Ein schöner Ausflug Klasse für Familien, aber auch recht anspruchsvoll ist der Weg um das Tossals-Massiv, der zwischen Cúber-Stausee und Tossals-Hütte durch fünf grob behauene Tunnel der Wasserleitung führt (3,5 Stunden, unbedingt eine starke Taschenlampe mitbringen).

Wenn Gäste kommen "Lindner-Golf & Wellness-Resort" in Portals Nous (Calle Arquitecto Francisco Casas 18, Tel. 0034/971/7777, www.lindnerhotels.com): ansprechendes Haus mit afrikanischem Flair und 100 großzügigen Zimmern, umgeben vom Green des Golfplatzes, Außen- und Innenpool, Wellness-Bereich mit Behandlungsinseln im wunderschönen tropischen Garten, auch Tagesgäste sind willkommen. DZ/F ab 119 Euro.

"Das Moixet ist ein bisschen wie ein zweites Zuhause"

Antonia Roig 37, Restaurateurin beim Bistum Mallorca, liebt den Marktplatz in Pollença.

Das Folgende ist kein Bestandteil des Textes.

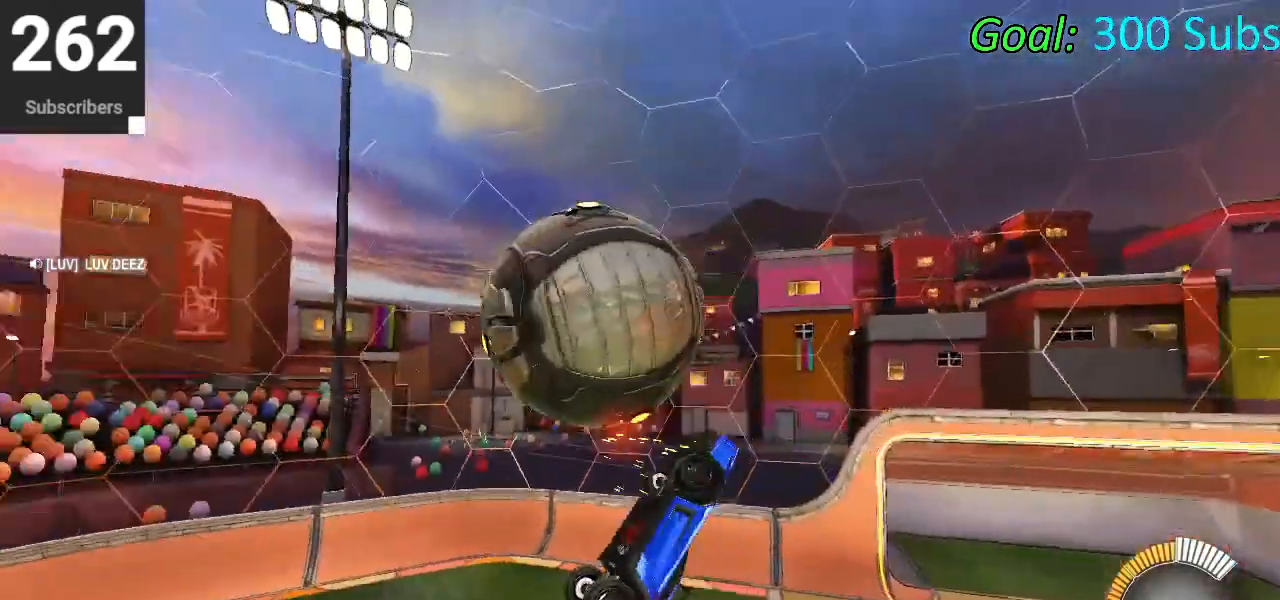
{"buttons": ["CIRCLE", "TRIANGLE", "R2"], "left_stick": "center", "right_stick": "center", "events": [[267, "left_stick", "center"], [283, "CROSS", "up"], [317, "L3", "down"], [367, "R2", "down"], [433, "L3", "up"], [450, "CIRCLE", "down"], [467, "TRIANGLE", "down"]]}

"Herrlich, mit Freunden und Verwandten hier zu sitzen. Stundenlang plaudern, lachen. Das gehört für uns Mallorquins zum Wochenende einfach dazu. Wenn ich aus Palma komme, gehe ich am liebsten gleich ins "Ca'n Moixet", so nennen wir das "Café Espanyol". Ein einfaches Lokal, im Inneren schummrig, mit Holzstühlen und Tischen, mit einer langen Bar, über der ein Fernseher läuft. Das gefällt mir. Gegen den kleinen Hunger bestelle ich mir meistens "pa amb oli", geröstetes Brot mit Olivenöl und frischem Tomatenmus.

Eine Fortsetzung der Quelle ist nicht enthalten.